Статья
* * *
Язык является выразителем, хранителем и транслятором культуры [Опарина 1999, 30-31]. При этом во взаимодействии языка и культуры выделяются два направления: от культуры к языку (исследование специфики языка как выразителя и транслятора данной культуры); от языка к культуре (исследование проявлений этнической культуры в языке) [Нещименко 2000, 36, 39]. Но не следует упускать из поля зрения и тот факт, что сам язык как система средств отражения мира и общения – это тоже продукт культуросозидающей деятельности человека. Он хранится обществом как особое культурное достояние, может совершенствоваться и обогащаться. Поэтому задачи лингвокультурологии не могут быть сведены только к изучению языка как выразителя культуры или к изучению культуры через формы, данные в языке. На этом моменте заостряет внимание Н.И. Толстой: язык в лингвокультурологии – не только и не столько инструмент постижения культуры, он – составная её часть, «одна из её ипостасей» [Толстой 1997, 312]. Поэтому изучение языка как особой культуры, сформированной в данном социуме – не менее важная задача.
Заметим, что культурный фактор в языке рассматривался задолго до появления лингвокультурологии в связи с понятием «языковая культура», которое в принципе тождественно термину «лингвокультура». Об этом писала В.Н. Ярцева, исследуя контакты между национальными языками как языковыми культурами: «под языковой культурой мы понимаем всю совокупность навыков использования языка в различных сферах его применения… Сюда входит также степень развитости и сложности синтаксических структур и лексико-семантических рядов, их дифференцированное распределение по различным стилям речи или по видам литературных жанров» [Ярцева 1986, 246].
* * *
Условия заданий
**A)** Перескажите списком абзац статьи о языке и культуре, который начинается словами «Заметим, что культурный фактор». Изложение должно быть короче исходного, основные факты сохраните.
**B)** Перепишите из статьи о языке и культуре фрагмент без изменений: начните с места, где стоят слова «Заметим, что культурный», и остановитесь после слов «[Ярцева 1986, 246].».
**C)** Продолжите статью о языке и культуре, начав сразу после её последнего предложения.

(Записи об элементах макета)
* * *
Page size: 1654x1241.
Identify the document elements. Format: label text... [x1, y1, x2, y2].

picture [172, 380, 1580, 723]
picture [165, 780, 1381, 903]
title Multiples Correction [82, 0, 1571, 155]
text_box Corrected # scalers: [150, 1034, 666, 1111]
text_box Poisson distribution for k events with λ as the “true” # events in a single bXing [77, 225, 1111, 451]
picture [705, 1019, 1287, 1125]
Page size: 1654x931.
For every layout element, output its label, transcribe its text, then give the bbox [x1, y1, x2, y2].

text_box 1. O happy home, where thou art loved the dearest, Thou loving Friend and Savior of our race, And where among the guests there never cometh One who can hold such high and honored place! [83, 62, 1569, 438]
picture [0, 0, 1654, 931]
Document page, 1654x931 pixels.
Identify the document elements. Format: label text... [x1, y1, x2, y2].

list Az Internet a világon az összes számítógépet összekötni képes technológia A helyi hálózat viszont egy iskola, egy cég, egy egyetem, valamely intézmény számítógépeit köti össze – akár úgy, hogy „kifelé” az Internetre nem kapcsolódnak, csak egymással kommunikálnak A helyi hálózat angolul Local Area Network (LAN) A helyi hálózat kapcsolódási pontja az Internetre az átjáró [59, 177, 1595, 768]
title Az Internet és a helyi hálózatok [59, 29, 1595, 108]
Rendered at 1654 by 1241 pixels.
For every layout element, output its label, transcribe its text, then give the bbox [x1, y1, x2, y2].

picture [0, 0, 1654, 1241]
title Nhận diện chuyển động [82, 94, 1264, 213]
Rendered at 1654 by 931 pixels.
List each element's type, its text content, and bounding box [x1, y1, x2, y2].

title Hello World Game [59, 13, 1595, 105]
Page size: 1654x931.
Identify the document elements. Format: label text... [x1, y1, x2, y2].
* * *
Результаты по заданиям
**A)**
- Культурный фактор в языке изучали задолго до появления лингвокультурологии. Его связывали с понятием «языковая культура», в принципе тождественным термину «лингвокультура».
- Об этом писала В.Н. Ярцева, исследуя контакты между национальными языками как языковыми культурами.
- Под языковой культурой она понимала всю совокупность навыков использования языка в различных сферах его применения.
- Сюда же она относила степень развитости и сложности синтаксических структур и лексико-семантических рядов, а также их распределение по стилям речи и видам литературных жанров [Ярцева 1986, 246].

**B)**
Заметим, что культурный фактор в языке рассматривался задолго до появления лингвокультурологии в связи с понятием «языковая культура», которое в принципе тождественно термину «лингвокультура». Об этом писала В.Н. Ярцева, исследуя контакты между национальными языками как языковыми культурами: «под языковой культурой мы понимаем всю совокупность навыков использования языка в различных сферах его применения… Сюда входит также степень развитости и сложности синтаксических структур и лексико-семантических рядов, их дифференцированное распределение по различным стилям речи или по видам литературных жанров» [Ярцева 1986, 246].

**C)**
В.И. Карасик отмечает, что при «культурологическом изучении языка, лингвисты обычно имеют в виду анализ языковых явлений, направленный на выявление национально-культурной специфики» [Карасик 2002, 104], ведь «мы можем добраться до мысли только через слова (никто ещё пока не изобрел другого способа)» [Вежбицкая 1999, 293]. Установка на язык как на специфическую лингвокультуру проявляется и в терминологии. Так, В.В. Воробьев ввел в своей работе специальную единицу – «лингвокультурему», определяя её как «диалектическое единство лингвистического и экстралингвистического (понятийного и предметного) содержания» [Воробьев 1997, 44-45]; при этом в содержании данной единицы подразумеваются и многочисленные культурные коннотации. Формы лингвокультуремы разнообразны: от единичного слова (лексемы) до текста значительной протяженности [Воробьев 1997, 53].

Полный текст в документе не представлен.